There has been talk for a little while that Sony is working on adding more bodies to its vlogging-based ZV line of cameras. Some expected a new camera to come in the Spring of this year, but that didn’t happen. Fresh rumours, though, seem to suggest that it might be coming in August (although they admit that date is speculation) and contain a stacked BSI CMOS sensor like the Sony A1 and A9 II.
As part of the ZV lineup, it would naturally be geared towards video. It’s reported that the camera will offer crop-free (beyond the inherent 1.5x crop of the APS-C sensor) 4K 60fps video as well as five-axis in-body image stabilisation. There isn’t much else to go on, besides that, but it makes sense for Sony to be putting more effort into APS-C again.
Sony just announced three new APS-C lenses last week, espousing their video capabilities. Pretty much all of them would work well for vlogging with an APS-C sized sensor, too. In fact, the product images distributed by Sony for the announcement even show a couple of them mounted to the Sony ZV-E10 camera.

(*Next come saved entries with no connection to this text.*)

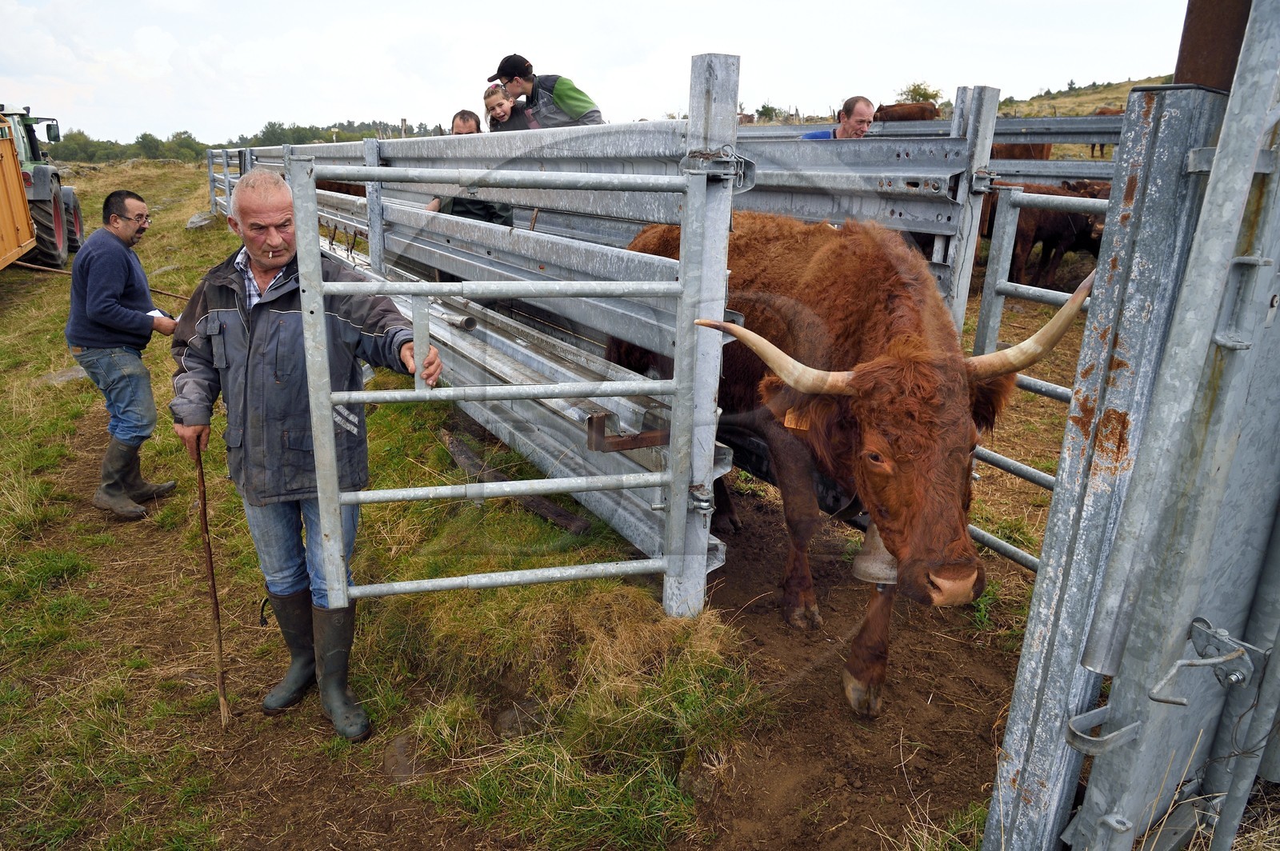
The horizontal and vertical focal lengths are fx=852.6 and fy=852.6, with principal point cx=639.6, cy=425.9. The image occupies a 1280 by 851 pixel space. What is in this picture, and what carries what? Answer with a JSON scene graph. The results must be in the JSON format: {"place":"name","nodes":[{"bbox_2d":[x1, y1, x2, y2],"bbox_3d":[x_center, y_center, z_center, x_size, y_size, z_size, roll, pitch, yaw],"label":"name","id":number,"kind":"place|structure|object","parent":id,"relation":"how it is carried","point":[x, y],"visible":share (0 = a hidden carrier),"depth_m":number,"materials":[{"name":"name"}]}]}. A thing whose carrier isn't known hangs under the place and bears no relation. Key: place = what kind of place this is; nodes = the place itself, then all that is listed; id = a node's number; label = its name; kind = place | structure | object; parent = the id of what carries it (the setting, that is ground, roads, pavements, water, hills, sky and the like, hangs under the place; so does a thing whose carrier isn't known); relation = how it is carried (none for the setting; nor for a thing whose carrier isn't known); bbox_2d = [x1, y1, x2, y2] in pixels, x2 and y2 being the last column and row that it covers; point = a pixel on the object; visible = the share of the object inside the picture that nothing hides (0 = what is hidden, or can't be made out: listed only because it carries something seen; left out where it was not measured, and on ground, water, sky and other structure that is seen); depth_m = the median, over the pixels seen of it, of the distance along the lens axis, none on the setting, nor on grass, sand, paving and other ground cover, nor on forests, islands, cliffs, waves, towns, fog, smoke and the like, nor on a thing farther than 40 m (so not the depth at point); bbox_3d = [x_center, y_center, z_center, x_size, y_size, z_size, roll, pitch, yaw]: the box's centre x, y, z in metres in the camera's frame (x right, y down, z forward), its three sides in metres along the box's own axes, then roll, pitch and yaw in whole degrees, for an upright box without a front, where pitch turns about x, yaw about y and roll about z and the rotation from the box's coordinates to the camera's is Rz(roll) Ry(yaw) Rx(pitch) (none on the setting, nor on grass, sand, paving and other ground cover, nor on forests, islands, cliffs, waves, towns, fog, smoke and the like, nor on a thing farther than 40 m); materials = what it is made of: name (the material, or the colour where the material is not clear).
{"place":"outdoors","nodes":[
{"label":"outdoors","id":0,"kind":"place"},
{"bbox_2d":[0,150,755,850],"label":"grass field","id":1,"kind":"structure","parent":0,"point":[49,331],"materials":[{"name":"green plant"}]},
{"bbox_2d":[0,112,36,266],"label":"trailer","id":2,"kind":"object","parent":1,"relation":"on","point":[3,194],"visible":1,"depth_m":10.52,"materials":[{"name":"wood"}]},
{"bbox_2d":[1,104,83,267],"bbox_3d":[-9.540,-3.494,12.399,2.161,2.371,4.014,-6,19,-21],"label":"tractor","id":3,"kind":"object","parent":1,"relation":"on","point":[34,202],"visible":0.69,"depth_m":12.14,"materials":[{"name":"green metal"}]},
{"bbox_2d":[38,364,87,386],"bbox_3d":[-4.746,-0.413,7.114,0.456,0.180,0.505,16,23,39],"label":"rock","id":4,"kind":"object","parent":1,"relation":"on","point":[78,375],"visible":0.52,"depth_m":6.98,"materials":[{"name":"grey stone"}]},
{"bbox_2d":[4,256,191,300],"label":"stick","id":5,"kind":"object","parent":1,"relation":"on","point":[29,266],"visible":0.82,"depth_m":8.86,"materials":[{"name":"brown wood"}]},
{"bbox_2d":[64,188,180,518],"bbox_3d":[-2.812,-0.399,4.661,0.459,1.661,0.716,4,18,11],"label":"man","id":6,"kind":"object","parent":1,"relation":"on","point":[109,311],"visible":0.97,"depth_m":4.50},
{"bbox_2d":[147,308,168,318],"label":"paper","id":7,"kind":"object","parent":6,"relation":"in","point":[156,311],"visible":0.33,"depth_m":4.82,"materials":[{"name":"white paper"}]},
{"bbox_2d":[185,210,215,230],"bbox_3d":[-8.485,-3.944,16.453,0.609,0.369,0.680,-12,22,-35],"label":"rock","id":8,"kind":"object","parent":1,"relation":"on","point":[196,224],"visible":0.86,"depth_m":16.23,"materials":[{"name":"grey stone"}]},
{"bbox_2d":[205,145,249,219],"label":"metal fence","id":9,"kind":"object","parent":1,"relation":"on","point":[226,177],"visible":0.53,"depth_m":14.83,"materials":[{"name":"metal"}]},
{"bbox_2d":[47,118,438,161],"label":"tree line","id":10,"kind":"object","parent":1,"relation":"on","point":[189,138],"visible":0.42,"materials":[{"name":"green plant"}]},
{"bbox_2d":[171,162,441,740],"bbox_3d":[-1.111,0.075,2.891,0.921,1.780,0.602,10,20,27],"label":"man","id":11,"kind":"object","parent":1,"relation":"on","point":[269,185],"visible":0.94,"depth_m":2.69},
{"bbox_2d":[192,440,230,728],"bbox_3d":[-1.586,0.602,3.163,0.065,0.985,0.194,-1,18,-5],"label":"walking stick","id":12,"kind":"object","parent":11,"relation":"in","point":[216,604],"visible":0.94,"depth_m":3.16,"materials":[{"name":"brown wood"}]},
{"bbox_2d":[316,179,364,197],"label":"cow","id":13,"kind":"object","parent":1,"relation":"on","point":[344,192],"visible":0.16,"depth_m":10.79},
{"bbox_2d":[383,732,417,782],"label":"rock","id":14,"kind":"object","parent":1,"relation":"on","point":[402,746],"visible":0.81,"depth_m":2.90,"materials":[{"name":"grey stone"}]},
{"bbox_2d":[429,104,518,228],"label":"person","id":15,"kind":"object","parent":1,"relation":"on","point":[466,125],"visible":0.3,"depth_m":5.84},
{"bbox_2d":[208,117,748,606],"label":"metal fence","id":16,"kind":"object","parent":1,"relation":"on","point":[419,224],"visible":0.59,"depth_m":3.86,"materials":[{"name":"grey metal"}]},
{"bbox_2d":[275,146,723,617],"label":"metal gate","id":17,"kind":"structure","parent":16,"relation":"attached to","point":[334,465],"depth_m":2.78,"materials":[{"name":"grey metal"}]},
{"bbox_2d":[482,53,602,126],"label":"man","id":18,"kind":"object","parent":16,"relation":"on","point":[557,95],"visible":0.57,"depth_m":6.43},
{"bbox_2d":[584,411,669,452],"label":"metal bracket","id":19,"kind":"object","parent":16,"relation":"attached to","point":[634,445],"visible":0.74,"depth_m":3.14,"materials":[{"name":"brown metal"}]},
{"bbox_2d":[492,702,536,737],"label":"rock","id":20,"kind":"object","parent":1,"relation":"on","point":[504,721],"visible":0.78,"depth_m":2.96,"materials":[{"name":"grey stone"}]},
{"bbox_2d":[438,432,591,536],"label":"wooden beam","id":21,"kind":"object","parent":1,"relation":"on","point":[562,517],"visible":0.68,"depth_m":4.48,"materials":[{"name":"brown wood"}]},
{"bbox_2d":[0,0,1194,142],"label":"sky","id":22,"kind":"structure","parent":0,"point":[399,6],"materials":[{"name":"white"}]},
{"bbox_2d":[684,471,1039,850],"label":"dirt ground","id":23,"kind":"structure","parent":0,"point":[968,708],"materials":[{"name":"brown soil"}]},
{"bbox_2d":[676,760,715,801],"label":"rock","id":24,"kind":"object","parent":23,"relation":"on","point":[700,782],"visible":0.84,"depth_m":2.68,"materials":[{"name":"grey stone"}]},
{"bbox_2d":[612,204,1087,718],"bbox_3d":[0.646,-0.065,3.639,1.005,1.680,2.837,-6,19,-21],"label":"cow","id":25,"kind":"object","parent":23,"relation":"on","point":[908,413],"visible":0.79,"depth_m":2.88},
{"bbox_2d":[782,409,811,430],"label":"ear tag","id":26,"kind":"object","parent":25,"relation":"attached to","point":[792,426],"visible":0.51,"depth_m":3.10,"materials":[{"name":"orange plastic"}]},
{"bbox_2d":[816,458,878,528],"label":"collar","id":27,"kind":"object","parent":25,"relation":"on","point":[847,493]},
{"bbox_2d":[852,527,899,586],"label":"bell","id":28,"kind":"object","parent":25,"relation":"hanging from","point":[867,557],"visible":0.52,"depth_m":2.96,"materials":[{"name":"metal"}]},
{"bbox_2d":[898,80,943,103],"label":"shrub","id":29,"kind":"object","parent":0,"point":[928,98],"visible":0.54,"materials":[{"name":"green plant"}]},
{"bbox_2d":[990,74,1171,117],"label":"hill","id":30,"kind":"structure","parent":0,"point":[1090,105],"materials":[{"name":"green plant"}]},
{"bbox_2d":[1089,105,1118,156],"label":"cow","id":31,"kind":"object","parent":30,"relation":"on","point":[1093,147],"visible":0.3,"depth_m":21.04},
{"label":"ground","id":32,"kind":"structure","parent":0},
{"bbox_2d":[482,81,522,131],"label":"person","id":33,"kind":"object","parent":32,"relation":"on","point":[490,98],"visible":0.5,"depth_m":6.53},
{"bbox_2d":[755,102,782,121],"label":"tree","id":34,"kind":"object","parent":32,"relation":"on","point":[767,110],"visible":0.79,"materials":[{"name":"green plant"}]},
{"bbox_2d":[800,96,875,138],"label":"man","id":35,"kind":"object","parent":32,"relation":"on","point":[860,100],"visible":0.36,"depth_m":5.93},
{"bbox_2d":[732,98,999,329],"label":"metal fence","id":36,"kind":"object","parent":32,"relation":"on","point":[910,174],"visible":0.32,"depth_m":4.86,"materials":[{"name":"grey metal"}]},
{"bbox_2d":[874,100,939,122],"bbox_3d":[5.528,-6.379,18.134,1.942,0.997,0.786,2,18,3],"label":"cow","id":37,"kind":"object","parent":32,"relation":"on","point":[920,110],"visible":0.49,"depth_m":17.91},
{"bbox_2d":[990,141,1051,162],"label":"cow","id":38,"kind":"object","parent":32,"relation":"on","point":[1040,152],"visible":0.27,"depth_m":12.31},
{"bbox_2d":[977,178,1108,288],"bbox_3d":[4.146,-1.999,8.998,2.161,1.232,0.875,-2,18,-8],"label":"cow","id":39,"kind":"object","parent":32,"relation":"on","point":[1055,229],"visible":0.56,"depth_m":8.76},
{"bbox_2d":[982,0,1279,850],"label":"metal gate","id":40,"kind":"structure","parent":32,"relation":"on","point":[1246,165],"depth_m":1.56,"materials":[{"name":"grey metal"}]},
{"bbox_2d":[962,182,1106,568],"bbox_3d":[1.775,0.010,3.260,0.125,1.776,1.505,-6,19,-21],"label":"metal gate","id":41,"kind":"structure","parent":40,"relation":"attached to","point":[1015,194],"depth_m":3.53,"materials":[{"name":"metal"}]},
{"bbox_2d":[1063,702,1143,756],"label":"metal bracket","id":42,"kind":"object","parent":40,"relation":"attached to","point":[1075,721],"visible":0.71,"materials":[{"name":"grey metal"}]},
{"bbox_2d":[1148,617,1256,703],"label":"gate latch","id":43,"kind":"object","parent":40,"relation":"attached to","point":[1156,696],"visible":0.96,"depth_m":1.51,"materials":[{"name":"metal"}]},
{"bbox_2d":[1173,0,1252,90],"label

The reports do suggest that a new camera would not be a replacement model for the Sony ZV-E10 – and one would hope so given that the ZV-E10 isn’t even a year old yet – but perhaps a higher-end alternative to it. 5-axis IBIS and 4K60 would certainly both be big benefits over the ZV-E10 that would attract a lot of content creators while still leaving the ZV-E10 as a lower price point option for those who don’t need those features.
Exactly what the resolution of the new sensor will be is unknown, as are its stills capabilities. But being a stacked BSI CMOS sensor, I expect it should have moderately decent low light performance and hopefully very little rolling shutter “jello effect” when shooting video or stills with the electronic shutter.
Hopefully, now that all of the camera manufacturers (no, not you, Pentax) seem to have jumped on the mirrorless train and they’ve had a few years to flesh out their full-frame lineups, we might start to see some nice competition in the APS-C space again.